La incorporación de inteligencia artificial, automatización y análisis de datos está redefiniendo la forma en que las empresas gestionan sus envíos, sus depósitos y, sobre todo, la experiencia del cliente.
Hoy uno de los principales desafíos del sector pasa por lograr mayor eficiencia sin trasladar costos al consumidor.
En ese escenario, la tecnología aparece como la herramienta clave para optimizar rutas, prever demoras, reducir errores y mejorar la trazabilidad en tiempo real.
Desde WiGou, empresa especializada en soluciones logísticas para ecommerce, sostienen que el cambio ya está en marcha. “La logística dejó de ser solo mover paquetes. Hoy implica tomar decisiones en base a datos, anticiparse a la demanda y garantizar una experiencia de compra que esté a la altura de lo que el cliente espera”, explica el fundador y CEO de WiGou, Santiago Rey.
Uno de los puntos críticos es la llamada “última milla”, el tramo final de la entrega, que concentra gran parte de los costos y de los problemas operativos.
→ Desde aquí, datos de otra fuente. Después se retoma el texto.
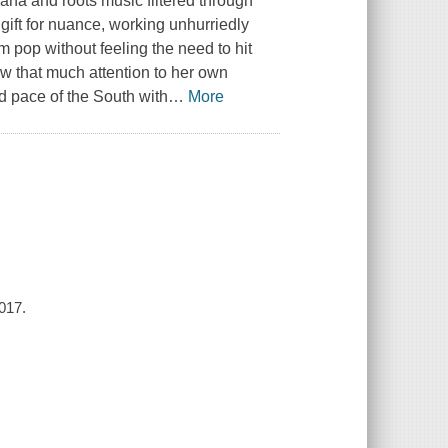
ana and roots music filtered through
gift for nuance, working unhurriedly
 pop without feeling the need to hit
aw that much attention to her own
id pace of the South with
…
More
017.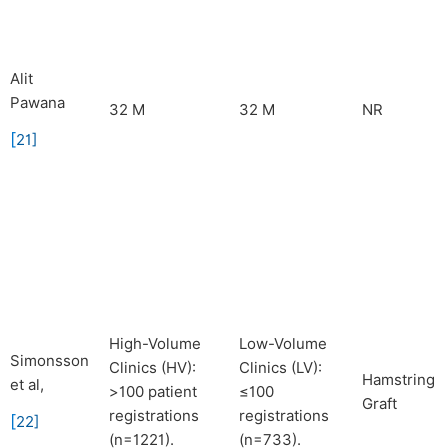
Alit
Pawana
32 M
32 M
NR
[
21
]
High-Volume
Low-Volume
Simonsson
Clinics (HV):
Clinics (LV):
Hamstring
et al,
>100 patient
≤100
Graft
registrations
registrations
[
22
]
(n=1221).
(n=733).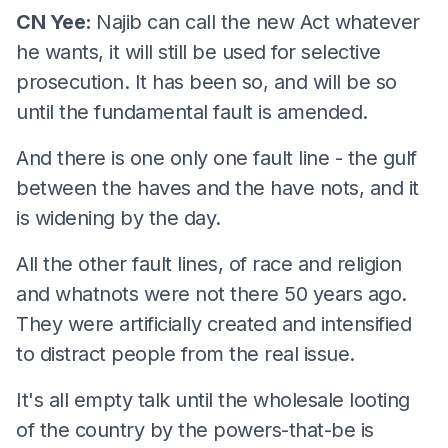
CN Yee:
Najib can call the new Act whatever
he wants, it will still be used for selective
prosecution. It has been so, and will be so
until the fundamental fault is amended.
And there is one only one fault line - the gulf
between the haves and the have nots, and it
is widening by the day.
All the other fault lines, of race and religion
and whatnots were not there 50 years ago.
They were artificially created and intensified
to distract people from the real issue.
It's all empty talk until the wholesale looting
of the country by the powers-that-be is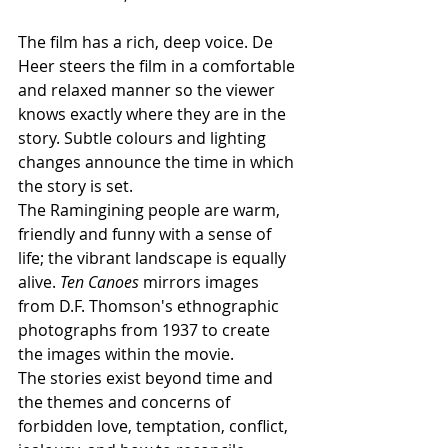
The film has a rich, deep voice. De 
Heer steers the film in a comfortable 
and relaxed manner so the viewer 
knows exactly where they are in the 
story. Subtle colours and lighting 
changes announce the time in which 
the story is set.  
The Ramingining people are warm, 
friendly and funny with a sense of 
life; the vibrant landscape is equally 
alive. 
Ten Canoes
 mirrors images 
from D.F. Thomson's ethnographic 
photographs from 1937 to create 
the images within the movie. 
The stories exist beyond time and 
the themes and concerns of 
forbidden love, temptation, conflict, 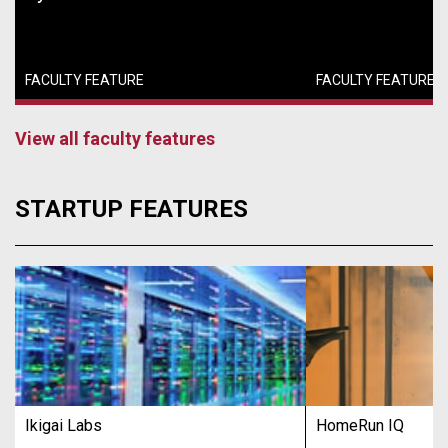
FACULTY FEATURE
FACULTY FEATURE
View all faculty features
STARTUP FEATURES
Ikigai Labs
HomeRun IQ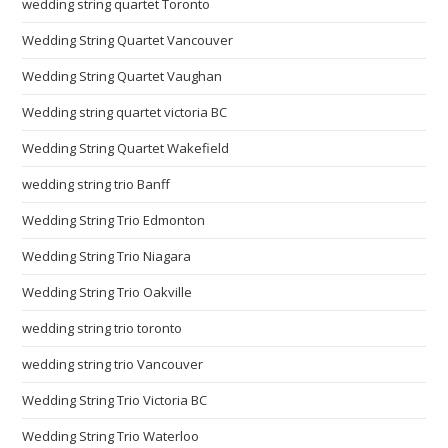
wedding string quartet Toronto
Wedding String Quartet Vancouver
Wedding String Quartet Vaughan
Wedding string quartet victoria BC
Wedding String Quartet Wakefield
wedding string trio Banff
Wedding String Trio Edmonton
Wedding String Trio Niagara
Wedding String Trio Oakville
wedding string trio toronto
wedding string trio Vancouver
Wedding String Trio Victoria BC
Wedding String Trio Waterloo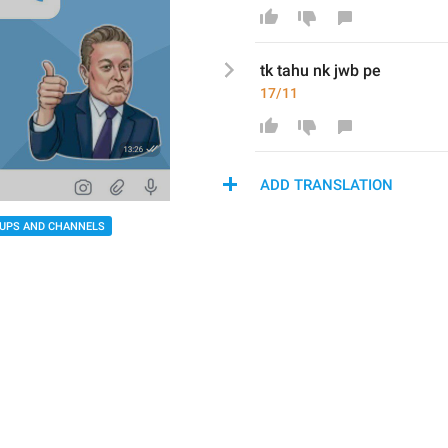
tk tahu nk jwb pe
17/11
ADD TRANSLATION
UPS AND CHANNELS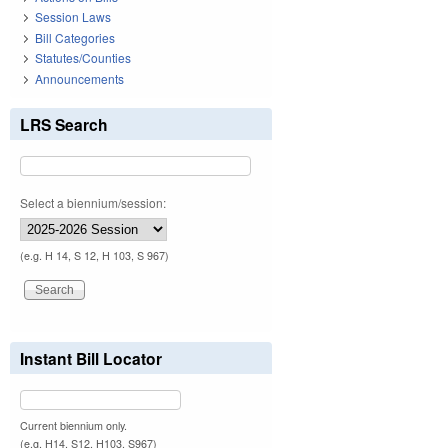
Session Laws
Bill Categories
Statutes/Counties
Announcements
LRS Search
Select a biennium/session:
(e.g. H 14, S 12, H 103, S 967)
Instant Bill Locator
Current biennium only.
(e.g. H14, S12, H103, S967)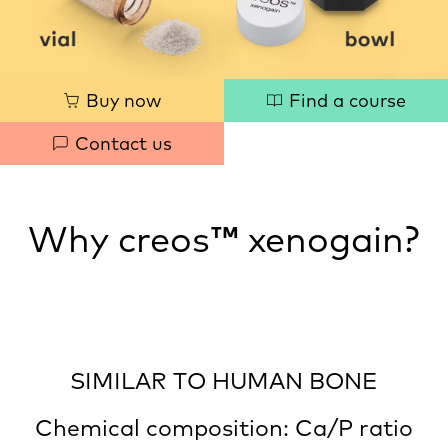
Quick
Buy now
Find a course
links
Contact us
Why creos
™
xenogain?
SIMILAR TO HUMAN BONE
Chemical composition: Ca/P ratio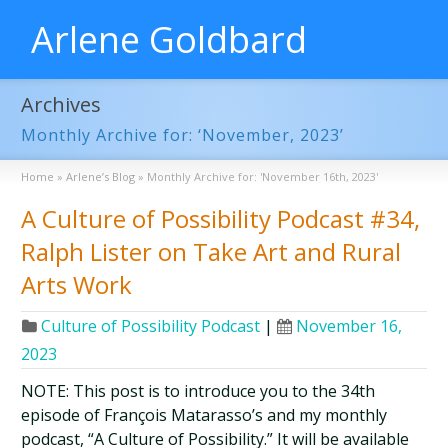
Arlene Goldbard
Archives
Monthly Archive for: ‘November, 2023’
Home
»
Arlene’s Blog
»
Monthly Archive for: 'November 16th, 2023'
A Culture of Possibility Podcast #34,
Ralph Lister on Take Art and Rural
Arts Work
Culture of Possibility Podcast
|
November 16,
2023
NOTE: This post is to introduce you to the 34th
episode of François Matarasso’s and my monthly
podcast, “A Culture of Possibility.” It will be available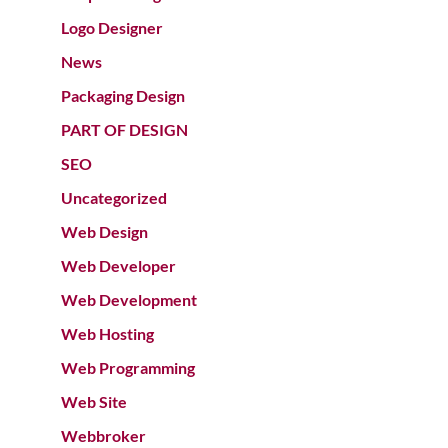
Logo Designer
News
Packaging Design
PART OF DESIGN
SEO
Uncategorized
Web Design
Web Developer
Web Development
Web Hosting
Web Programming
Web Site
Webbroker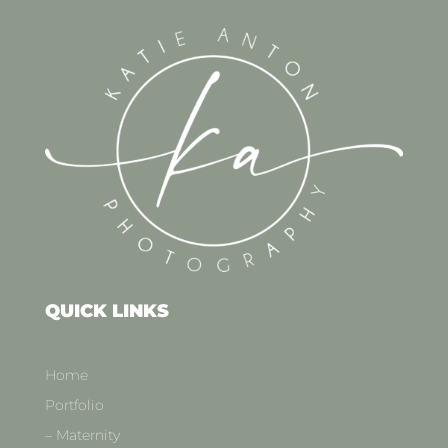
QUICK LINKS
Home
Portfolio
– Maternity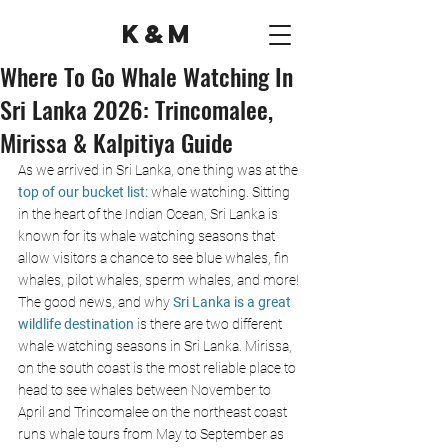
K&M
Where To Go Whale Watching In
Sri Lanka 2026: Trincomalee,
Mirissa & Kalpitiya Guide
As we arrived in Sri Lanka, one thing was at the
top of our bucket list: 
whale watching. Sitting 
in the heart of the Indian Ocean, Sri Lanka is 
known for its whale watching seasons that 
allow visitors a chance to see blue whales, fin 
whales, pilot whales, sperm whales, and more! 
The good news, and why 
Sri Lanka is a great 
wildlife destination
 is there are two different 
whale watching seasons in Sri Lanka. Mirissa, 
on the south coast is the most reliable place to 
head to see whales between November to 
April and Trincomalee on the northeast coast 
runs whale tours from May to September as 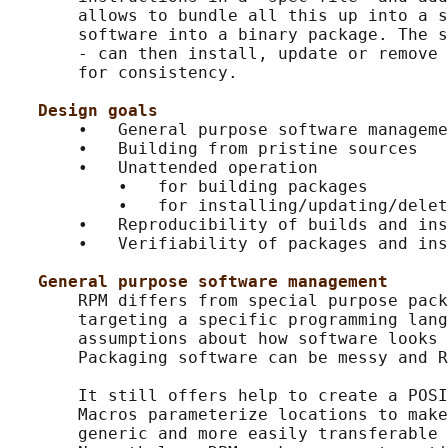
       allows to bundle all this up into a s
       software into a binary package. The s
       - can then install, update or remove 
       for consistency.

Design goals
       •   General purpose software manageme
       •   Building from pristine sources

       •   Unattended operation

           •   for building packages

           •   for installing/updating/delet
       •   Reproducibility of builds and ins
       •   Verifiability of packages and ins
General purpose software management
       RPM differs from special purpose pack
       targeting a specific programming lang
       assumptions about how software looks 
       Packaging software can be messy and R
       It still offers help to create a POSI
       Macros parameterize locations to make
       generic and more easily transferable 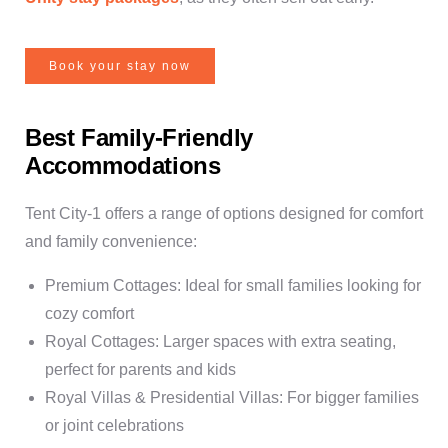
Book your stay now
Best Family-Friendly
Accommodations
Tent City-1 offers a range of options designed for comfort
and family convenience:
Premium Cottages: Ideal for small families looking for
cozy comfort
Royal Cottages: Larger spaces with extra seating,
perfect for parents and kids
Royal Villas & Presidential Villas: For bigger families
or joint celebrations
Allí, el uso de algoritmos permite definir rutas más eficientes, reducir tiempos de entrega y mejorar la tasa de cumplimiento.
A la par, crece la demanda de soluciones integrales. “Cada vez más marcas, especialmente las nativas digitales, optan por tercerizar toda su operación logística, desde el almacenamiento hasta la distribución, en busca de eficiencia y escalabilidad”, agrega Rey.
El avance de estas herramientas no solo impacta en las grandes empresas. También las pymes comienzan a incorporar tecnología para no perder competitividad en un mercado donde la rapidez y la precisión ya no son un diferencial, sino un estándar.
Con un consumidor más informado, impaciente y acostumbrado a recibir sus compras en plazos cada vez más cortos, la logística se consolida como uno de los pilares del crecimiento del ecommerce en el país.